If they don’t, alas, our Everest Base Camp trek will come to a premature end…


You can read part 1 in this series here. The next installment of this series on Everest Base Camp with kids is here.

If you’re thinking of doing the Everest Base Camp trek, I recommend my Everest Base Camp FAQs.

6 Responses

  1. Wow – what amazing pictures! Hope you can run your Mastercard – I can’t wait to read more.

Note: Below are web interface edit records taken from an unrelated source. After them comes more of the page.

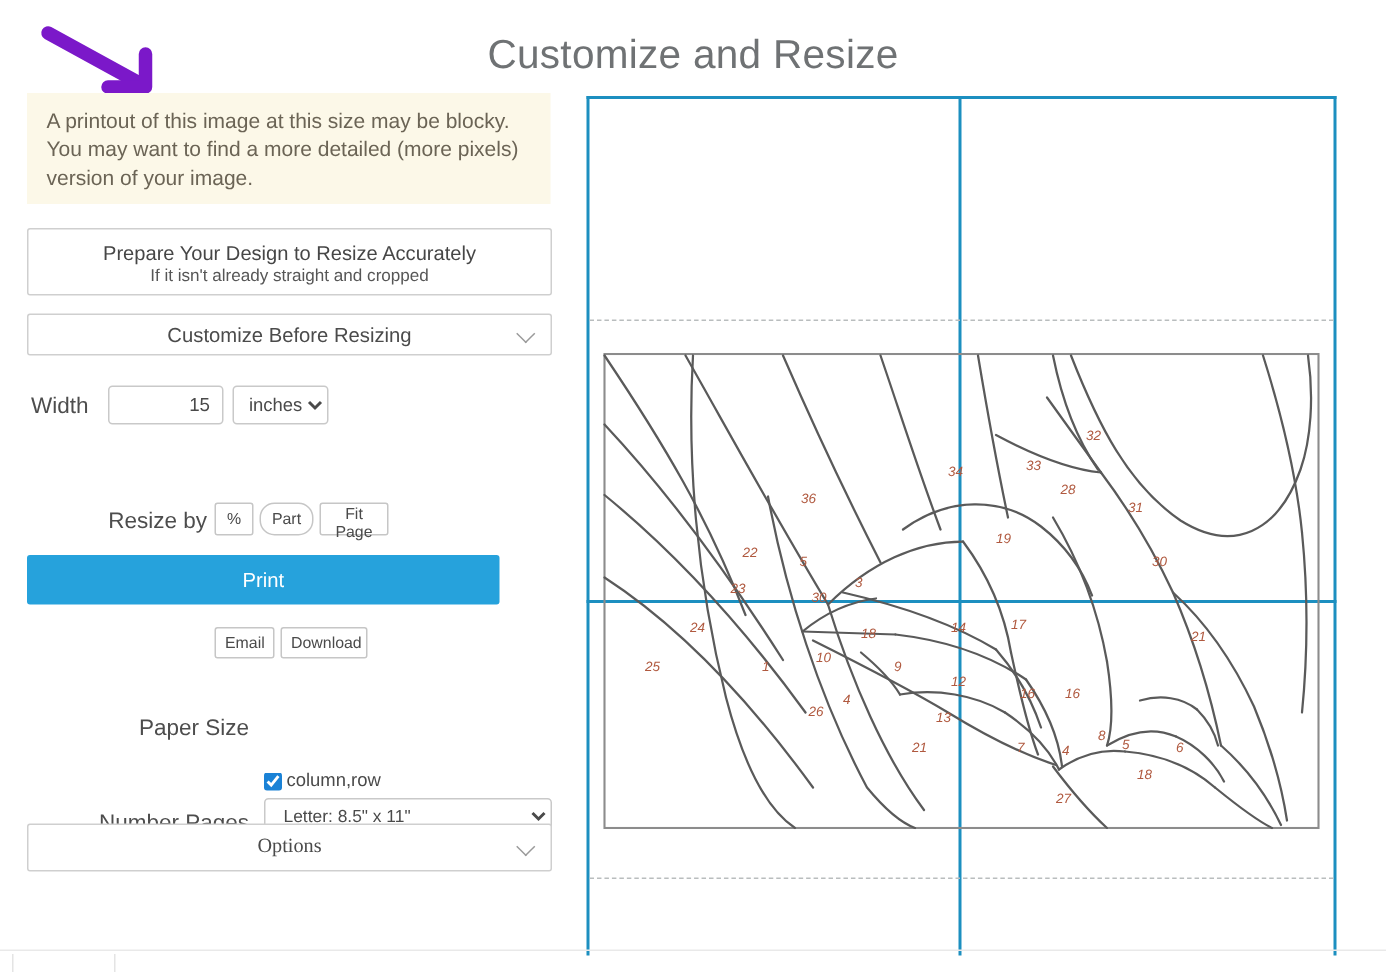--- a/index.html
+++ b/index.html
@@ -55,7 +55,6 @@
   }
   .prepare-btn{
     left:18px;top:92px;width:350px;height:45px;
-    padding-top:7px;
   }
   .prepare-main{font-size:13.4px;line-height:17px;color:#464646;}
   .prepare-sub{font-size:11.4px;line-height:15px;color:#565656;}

    Poor Zac and the lack of street cred he’ll earn from this strenuous trek!

    • Theodora says:

      I did indeed run my MasterCard. I was pretty confident there would be somewhere that would be able to do it for a more or less hideous fee — in fact, it only cost 8%, which was really pretty darn reasonable for the only outlet within 2 days’ walk and possibly a flight as well… More coming very soon…

  2. Anne-Marie says:

    Sorry – didn’t read the previous comment until I posted one for day 3. 8% seems fine – I think I paid 10 in that nice Filipino seaside resort* with no ATMS, because it was cheaper (and nicer) than going back to wherever we’d come from by tuktuk. *Do I mean Porto/Puerto G somewhere? Memory…

    • Theodora says:

      Puerto Galera!!!

      I believe I paid 15% somewhere in the Philippines – El Nido, from memory — where the alternative was some ludicrous 10 hour bus journey…

  3. I wonder if many people could say they’ve had yakalo milk coffee. LOL.

    and an Irish Pub, et. al after all that hiking? Who would have thunk? Thank you for sharing. It looks like an amazing journey.

    • Theodora says:

      It was wonderful, thank you, Christine… And, TBH, an Irish pub never goes amiss.